Monday, August 15, 2011

Bachmann Unmasked

Just reading what Michele Bachmann is like doesn't tell the complete story. Neither does just listening to her. To understand her appeal, you have to watch her as she responds to questions, because then you will realize that not only doesn't she answer the questions, she smirks and smiles her way through the interview. Just like George W. Bush did. He became president. So could she.

In the interview that I watched on television, she gave the same evasive answer to a question three times as the interviewer tried and tried again to get her to answer the question directly. When the interviewer gave up and moved on, she did the same thing to all of his following questions. To someone who wanted to know what she thought on the topics she was being questioned about, it would be a frustrating experience. She just wouldn't say. But to all the fundamentalists who already know what she believes, it didn't matter that she didn't answer. They know that the answer to every question can be found in the Bible, and that Bachmann reads the Bible the same way they do.

Bachman's approach was exactly the approach Bush used when he was running, right down to the smirks and smiles that signaled to his supporters that he and they really didn't care what the reporter asked or what the non-fundamentalist public wanted to know. Bush knew that the only people who mattered were fundamentalists, and that everyone else was ungodly and doomed anyway.
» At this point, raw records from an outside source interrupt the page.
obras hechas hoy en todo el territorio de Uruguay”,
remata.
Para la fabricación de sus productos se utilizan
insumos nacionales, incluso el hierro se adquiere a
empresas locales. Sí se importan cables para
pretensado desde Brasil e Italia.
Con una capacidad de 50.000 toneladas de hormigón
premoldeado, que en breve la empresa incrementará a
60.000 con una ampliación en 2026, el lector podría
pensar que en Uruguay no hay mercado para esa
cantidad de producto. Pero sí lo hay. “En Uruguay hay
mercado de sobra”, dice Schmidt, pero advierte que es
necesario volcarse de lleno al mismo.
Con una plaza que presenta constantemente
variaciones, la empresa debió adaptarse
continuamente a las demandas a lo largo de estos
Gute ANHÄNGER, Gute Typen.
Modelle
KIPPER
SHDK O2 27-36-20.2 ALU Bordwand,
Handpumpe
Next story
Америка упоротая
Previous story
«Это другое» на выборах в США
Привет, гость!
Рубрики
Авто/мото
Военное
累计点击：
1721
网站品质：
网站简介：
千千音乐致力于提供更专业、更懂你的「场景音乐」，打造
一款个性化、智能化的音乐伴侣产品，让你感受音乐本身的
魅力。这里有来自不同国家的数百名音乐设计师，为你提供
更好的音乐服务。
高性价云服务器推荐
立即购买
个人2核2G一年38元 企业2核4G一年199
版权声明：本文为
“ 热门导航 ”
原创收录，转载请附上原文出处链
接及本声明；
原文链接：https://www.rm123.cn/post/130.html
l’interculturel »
The reporter was doing the devil's work, trying to bring Bush down and lead the people away from the Truth, so it was OK to lie to the reporter and evade his unholy questions.

Bush thought it was perfectly all-right to lie about Saddam Hussein and non-existent weapons of mass destruction because, in the big picture, heathens were undeserving of his respect – they didn't subscribe to his world view. Bachmann was doing a perfect imitation of Bush when she wouldn't explain her previous statements about homosexuals and about her Christian obligation to be submissive to her husband. She knew what she had said on other occasions, she knew that her fundamentalist voting base agreed with her, and she didn't give a damn whether her contradictory statements made sense to some humanistic secular reporter or not.
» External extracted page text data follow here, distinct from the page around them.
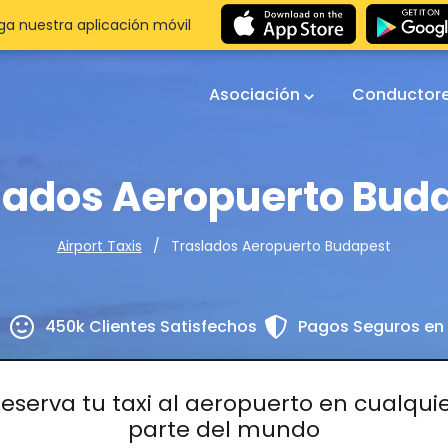
a nuestra aplicación móvil
Asociación
Conductor
lados Aeropuerto Bud
Traslados Aeropuerto Budapest
Airport Taxis
s
450k Clientes Satisfechos
Pagos Seguros en 
eserva tu taxi al aeropuerto en cualqui
parte del mundo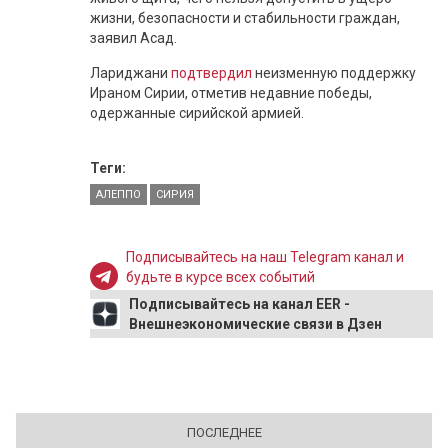
жизни, безопасности и стабильности граждан,
заявил Асад.
Лариджани
подтвердил
неизменную поддержку
Ираном Сирии, отметив недавние победы,
одержанные сирийской армией.
Теги:
АЛЕППО
СИРИЯ
Подписывайтесь на наш Telegram канал и
будьте в курсе всех событий
Подписывайтесь на канал EER -
Внешнеэкономические связи в Дзен
ПОСЛЕДНЕЕ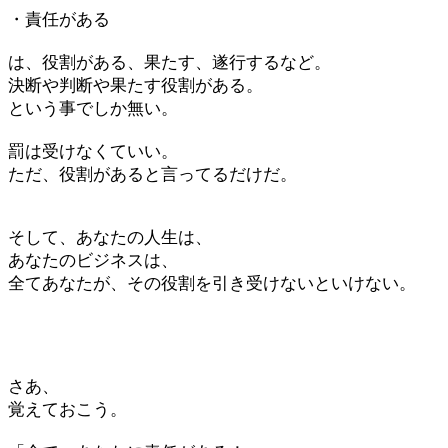
・責任がある
は、役割がある、果たす、遂行するなど。
決断や判断や果たす役割がある。
という事でしか無い。
罰は受けなくていい。
ただ、役割があると言ってるだけだ。
そして、あなたの人生は、
あなたのビジネスは、
全てあなたが、その役割を引き受けないといけない。
さあ、
覚えておこう。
I remember people dismissing Bush as an unelectable former drunk who did poorly in school and evaded his military obligation, failing his way through life on his family's fortunes. But all that was just human frailty to his supporters, unimportant to them once he told them he had been born again. He said he listened to a higher father, and they knew he was talking their language. Bachmann is doing the same thing.

Will the Republicans nationwide elect Bachmann, having seen the mess Bush made of the government and the country? Of course they will! The reward they seek isn't of this world, so they don't care whether she'll screw it up or not. She knows the Way, so they'll vote for her, unless some other candidate demonstrates that he or she is even more zealous than she is. I suspect that is what the other Republican candidates will set about trying to do as the primary and caucus season progresses. The issue is no longer whether there should be a separation of Church and State. State no longer even matters.